Fig.: Title page of: Kēśirāja <fl. 1260>: Śabdamaṇidarpaṇa / edited by Ferdinand Kittel ; re-edited by P. Mangesha Rao. -- Mangalore : Kannarese Mission Book and Tract Depository, 1920. -- 470 p. -- Online: http://www.archive.org/details/abdamaidarpaa00kirjuoft. -- Accessed on 2009-12-13

An edition of Kēśirāja's Śabdamaṇidarpaṇa was printed at Mangalore (Basel Mission Press. 1872). His work has 8 sandhis or chapters and 322 sūtras. A short summary of its contents is as follows:

  1. Sandhi or euphonic combinations of letters. 1) akṣarasañjnāprakaraṇa or the section of the signs used as letters. a) the letters of the alphabet; b) the vowels in particular; c) the consonants in particular. 2) sandhiprakaraṇa or the section of combination of the mentioned letters, a) combination of vowels; b) combination of consonants.

  2. Nāma or nominal themes,
    1. liṅgas or declinable bases,
      1. kṛts or bases formed from verbs by means of suffixes,

      2. taddhita-bases formed from nouns and verbs by means of certain other suffixes,

      3. samāsas or compound bases,

      4. nāmas or ready nouns (distinguished as rūḍha, anvartha and aṅkita; they include the so-called adjectives, pronouns, numerals, and themes from Saṃskṛta, altered or unaltered);

    2. genders;

    3. the seven bases in the singular;

    4. the two numbers;

    5. the augments of the plural;

    6. particularities regarding declension;

    7. uses of the cases;

    8. remarks on number, gender, construction, etc.;

    9. declension of pronouns;

    10.  change of gender;

    11. change of letters.

  3. Samāsa or composition of words, compound bases.
    1. augment, elision, and substitution.

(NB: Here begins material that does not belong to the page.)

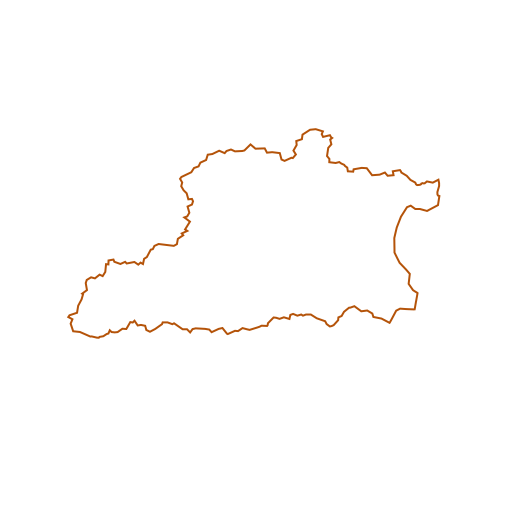 Yabucoa, Puerto Rico (orthographic projection), rotated 338°
{"feature_id": "32010507B64369847691903", "entity_name": "Yabucoa", "entity_type": "district", "adm_level": 2, "iso_a3": "PRI", "parent_name": "Puerto Rico", "parent_adm1": "", "projection": "orthographic", "projection_center": [-65.894, 18.069], "detail": "fine", "context": "isolated", "style": "outline", "palette": "amber", "viewbox_px": 512, "rotation_deg": 338, "n_neighbors": 0, "source": "geoboundaries", "source_scale": "gbopen_adm2", "svg_char_len": 3366}
<svg xmlns="http://www.w3.org/2000/svg" viewBox="0 0 512 512"><g transform="rotate(338 256 256)"><path d="M214.5,156.0L215.1,160.2L212.8,163.3L213.5,168.0L215.2,171.9L214.5,178.1L218.0,179.1L218.1,181.7L215.9,184.3L211.1,184.5L210.4,190.9L207.1,193.5L204.0,193.4L207.6,199.4L200.2,204.8L201.7,207.0L195.6,207.3L196.3,209.5L190.0,210.8L187.1,215.4L183.6,215.8L170.2,208.4L165.6,208.6L162.9,211.0L160.8,210.7L154.4,216.1L151.2,216.7L148.2,221.1L146.5,218.9L143.6,219.9L141.0,216.0L133.3,214.5L132.5,212.4L127.3,212.6L122.5,208.3L122.5,205.9L117.6,204.9L116.0,208.5L113.9,207.4L110.3,214.3L106.3,217.2L104.0,214.7L98.3,216.4L95.1,214.0L90.1,214.8L88.0,217.3L86.5,224.3L80.7,225.8L81.3,226.7L78.0,230.9L72.5,235.5L68.8,241.6L60.9,241.1L59.1,242.3L62.1,245.9L58.8,249.3L58.3,257.3L64.3,260.5L72.2,268.6L73.5,269.0L77.9,272.1L79.6,272.9L80.6,272.4L84.4,273.2L88.3,272.4L90.1,272.6L92.6,270.1L93.6,272.4L96.4,273.9L99.2,274.7L104.9,273.4L108.4,275.1L114.7,270.2L116.8,271.5L119.1,270.5L120.3,276.1L123.5,276.8L127.1,279.2L126.6,283.5L129.3,286.5L135.2,285.9L143.3,284.0L144.6,282.6L149.2,284.5L152.9,287.9L154.8,287.7L160.5,296.4L164.6,298.1L166.3,302.2L169.8,300.0L173.0,300.5L181.5,304.5L185.1,306.7L186.3,310.0L194.1,309.6L197.9,310.2L200.0,317.2L200.6,317.8L208.5,317.5L211.2,318.9L216.5,317.8L220.1,320.5L222.4,322.1L230.7,322.8L232.8,322.9L235.0,322.7L240.1,325.0L240.8,324.6L241.9,322.8L249.3,319.6L251.5,320.8L254.3,323.1L258.9,323.3L263.4,326.9L265.8,323.5L268.7,323.6L272.0,326.8L276.0,327.2L277.2,328.9L280.5,329.0L284.9,330.8L289.0,336.5L295.7,342.4L296.0,345.6L298.1,349.0L300.0,349.3L302.1,349.2L308.1,346.3L309.4,343.8L312.9,343.7L316.7,340.7L322.9,338.8L324.1,339.2L328.4,339.4L332.9,346.7L338.7,348.2L342.3,352.9L342.0,356.5L348.9,361.0L354.8,368.0L355.0,367.9L357.6,365.8L358.1,365.4L365.5,359.2L369.9,358.8L375.2,361.4L381.8,364.4L383.1,364.9L384.0,363.5L386.6,359.3L387.2,358.3L387.5,357.9L391.9,350.9L391.4,350.1L390.2,348.5L388.8,346.5L387.4,340.4L387.1,339.0L391.9,330.2L390.1,324.9L387.5,318.3L386.6,316.1L386.6,315.9L386.2,311.3L385.7,304.7L387.2,300.9L390.9,291.3L391.0,291.1L394.0,286.8L397.2,282.3L398.7,280.7L405.1,273.9L405.5,273.6L414.3,267.3L417.7,267.3L418.3,267.3L421.3,272.1L425.7,273.9L431.4,278.3L443.8,277.0L447.7,270.4L448.5,269.1L447.4,268.1L447.3,266.9L448.1,264.7L452.0,259.7L453.1,256.9L453.7,253.6L447.4,254.2L442.4,250.9L439.6,251.8L438.2,251.3L437.7,250.8L436.4,250.8L435.9,251.3L434.7,251.4L433.2,251.0L432.0,250.6L431.6,250.2L431.2,249.3L431.2,247.6L427.7,243.3L425.8,238.1L422.0,233.0L422.1,232.0L421.7,230.3L414.6,228.7L413.8,232.6L408.1,230.9L406.8,226.9L401.1,226.9L393.9,224.6L391.6,216.1L387.0,213.9L379.0,212.2L377.7,214.2L372.9,211.9L373.7,208.2L372.3,206.0L371.9,204.5L369.7,202.2L368.4,200.1L364.7,199.6L359.1,196.5L360.4,193.5L359.3,189.9L363.5,182.8L367.7,180.7L368.4,175.8L370.8,175.1L370.1,174.1L369.8,171.7L362.8,170.7L362.6,167.6L364.7,165.5L358.9,160.8L353.4,159.2L344.6,160.9L342.3,164.9L336.4,164.5L335.3,168.3L330.2,172.3L331.0,176.8L326.8,179.0L325.7,178.2L318.1,178.5L315.8,176.1L316.6,169.5L309.9,165.8L304.9,164.3L304.4,159.5L295.7,156.3L292.7,150.5L284.8,153.8L282.6,153.5L275.7,151.1L272.7,147.9L268.0,147.6L265.5,148.9L261.3,144.6L253.7,145.1L249.2,144.0L245.7,148.3L239.4,148.6L236.3,151.4L231.5,151.2L227.4,154.1L216.4,154.8L214.5,156.0Z" fill="none" stroke="#b45309" stroke-width="2"/></g></svg>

    2. the six classes of Saṃskṛta compounds.

    3. the compounds called kriyāsamāsa, gamakasamāsa, and vīpsāsamāsa.

  4. Taddhita-bases formed from nouns and verbs by means of certain suffixes.

  5. Ākhyāta or verbs and their conjugation.

  6. Dhātu or verbal roots (or themes).

  7. Tadbhava (Apabhraṃśa) or words corrupted from the Saṃskṛta language.

  8. Avyaya or adverbs, etc.

Besides the Karṇāṭakabhāṣābhūṣaṇa there is another grammar of the Old Canarese language in Saṃskṛta sītras, etc., the Karṇāṭakaśabdānuśāsana, written by the Jaina Bhaṭṭākalaṅka, dated A. D. 1604. It was edited by B. Lewis Rice, C. I. B., M. R. A. S., Director of Archaeological Researches in Mysore, late Director of Public Instruction in Mysore and Coorg (Bangalore, Mysore Government Central Press, 1890). According to its learned editor it treats, in the order given, of the alphabet; avyayas; sandhi; nipātas; gender; tadbhavas; case affixes; compound words; uses of personal pronouns; uses of the singular and plural numbers and numerals; taddhitas; verbs and verbal affixes.


Fig.: Title page of: McKerrell, John: Grammar of the Carnaṭaca language. -- Madras : College Pres, 1820. -- Online: http://www.archive.org/details/grammarofcarnata00mckeuoft. -- Accessed on 2009-12-13.

The first grammar of the Canarese language which appeared in English, was compiled by John McKerrell Esq.. M. C. S., who dedicated his work to the King (George IV), Madras, November the 16th, 1820. He calls it "A Grammar of the Carnataka Language". In his Preface he states: "In the course of my labours I have derived much information from a very scarce and accurate treatise upon the ancient dialect, which was compiled, about seven centuries ago. by an Indian author named Céshava, and by him termed ಶಬ್ದಮಣಿದರ್ಪಣಂ or 'The mirror of verbal gems'. ... I feel myself under considerable obligations to Edward Richard Sullivan, Esq., of the Civil Service, for his kindness in procuring for me from His Highness the Rajah of Mysoor the work of Céshava." McKerrell's work has 211 pages.

9. The ancient Kannaḍa grammarians held the study of grammar in high esteem, as may be learned from the following words of the author of the Śabdamaṇidarpaṇa:

"Through grammar (correct) words originate, through the words of that grammar meaning (originates), through meaning the beholding of truth, through the beholding of truth the desired final beatitude; this (final beatitude) is the fruit for the learned" (sūtra 10 of the Preface).